Cimatu is expected to sign a Department Administrative Order establishing 750 hectares as part of the Boracay Island Critical Habitat.

This is to protect three species of flying foxes, also called fruit bats, cave-dwelling insect bats, and marine turtles that frequent its beaches, particularly the Puka Shell Beach.

Aside from the Boracay Island Critical Habitat, there are also missing wetlands which the DENR chief wants to recover from illegal structures.

Agriculture is known to have an adverse impact not only on biodiversity in the upland areas but also in the coastal and marine environment.

Already challenged by pollution, the wisdom of encouraging agricultural production on an already fragile island is again put to fore.

Everybody has a piece to say about what should be done to Boracay. But nobody seemed to take time to listen and listen closely as to what its stakeholders really want.

From the beginning, many Boracay stakeholders have expressed support to rehabilitate Boracay—but they never agreed to shut it down because of its adverse economic impact to the entire town.

Legal battle

ON April 25, a day before Boracay’s closure, two workers and a tourist filed a petition before the Supreme Court challenging the government’s decision to close Boracay to tourism activities.

Filed before the SC are petitions for prohibition and mandamus against President Duterte, Executive Secretary Salvador Medialdea and Interior Secretary Eduardo Año.

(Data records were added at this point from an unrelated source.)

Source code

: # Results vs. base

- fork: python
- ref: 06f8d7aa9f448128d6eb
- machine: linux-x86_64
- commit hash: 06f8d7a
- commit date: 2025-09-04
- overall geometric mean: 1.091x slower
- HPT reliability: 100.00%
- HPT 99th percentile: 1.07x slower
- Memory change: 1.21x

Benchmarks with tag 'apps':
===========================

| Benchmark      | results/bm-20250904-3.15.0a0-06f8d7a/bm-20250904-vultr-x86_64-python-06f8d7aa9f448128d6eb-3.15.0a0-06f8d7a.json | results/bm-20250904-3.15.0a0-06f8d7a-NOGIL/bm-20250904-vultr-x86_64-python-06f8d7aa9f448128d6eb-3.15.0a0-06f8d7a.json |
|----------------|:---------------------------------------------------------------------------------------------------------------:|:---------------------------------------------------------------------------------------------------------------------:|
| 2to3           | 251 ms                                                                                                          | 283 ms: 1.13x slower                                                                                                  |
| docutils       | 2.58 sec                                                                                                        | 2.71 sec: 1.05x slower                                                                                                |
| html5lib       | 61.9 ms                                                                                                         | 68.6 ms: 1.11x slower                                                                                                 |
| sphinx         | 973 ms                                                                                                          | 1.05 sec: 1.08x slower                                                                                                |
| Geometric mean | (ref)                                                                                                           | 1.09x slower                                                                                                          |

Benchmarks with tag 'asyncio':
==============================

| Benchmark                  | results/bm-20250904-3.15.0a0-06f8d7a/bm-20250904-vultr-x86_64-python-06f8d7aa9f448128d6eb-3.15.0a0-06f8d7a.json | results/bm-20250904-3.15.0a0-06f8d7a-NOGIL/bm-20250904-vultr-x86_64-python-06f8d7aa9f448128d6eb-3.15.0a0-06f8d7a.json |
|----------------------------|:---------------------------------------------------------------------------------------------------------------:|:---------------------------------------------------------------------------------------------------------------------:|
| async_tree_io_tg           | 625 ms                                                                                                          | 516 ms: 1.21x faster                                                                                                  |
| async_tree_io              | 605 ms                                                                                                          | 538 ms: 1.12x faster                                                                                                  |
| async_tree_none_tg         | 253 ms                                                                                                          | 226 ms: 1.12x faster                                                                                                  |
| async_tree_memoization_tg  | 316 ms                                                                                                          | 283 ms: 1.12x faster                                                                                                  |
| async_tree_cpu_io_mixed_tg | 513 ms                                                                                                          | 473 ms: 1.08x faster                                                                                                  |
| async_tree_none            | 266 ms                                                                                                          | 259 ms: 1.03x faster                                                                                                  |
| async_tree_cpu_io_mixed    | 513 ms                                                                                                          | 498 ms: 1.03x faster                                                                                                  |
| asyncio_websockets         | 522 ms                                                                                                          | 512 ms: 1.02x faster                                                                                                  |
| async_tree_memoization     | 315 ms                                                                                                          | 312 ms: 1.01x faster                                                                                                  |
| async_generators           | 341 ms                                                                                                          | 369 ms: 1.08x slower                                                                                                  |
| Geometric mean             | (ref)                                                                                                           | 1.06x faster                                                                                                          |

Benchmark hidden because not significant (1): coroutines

Sandcastle-builder Mark Anthony Zabal, driver Thiting Jacosalem and Odon Bandiola, a tourist, sought for a temporary restraining order, a preliminary injunction and/or a status quo ante order from the SC.

They said that the closure order is “a patent abuse of power and reckless disregard of the law” and “infringes on their Constitutional rights to travel and due process.”

Their argument is also aired by various stakeholders on the island since Duterte first brought up the plan to close Boracay, which he described as a “cesspool”. They said unlike those who were found to have violated environmental laws, they are being punished for acts which they did not commit.

Some businessmen are supportive even of the plan to declare certain areas part of a critical habitat, noting that the problem on Boracay has grown from bad to worse. Still, they argue it is not “that worse” to merit closure—and for six months at that.


ACCORDING to the DENR, among various violations committed on the island are illegal construction of buildings on no-build zones, conduct of business operations without necessary permits, and discharge of untreated wastewater directly or indirectly into water bodies and aquifers, causing water pollution.

Despite their protests, the closure, nevertheless, pushed through and, just a week into the planned rehabilitation, comes now the proposal: declare certain areas of Boracay’s lands that are classified as “agricultural” as CARP area and give it to qualified farmer-beneficiaries.

Now, some of the island’s residents are wondering: What have we done wrong?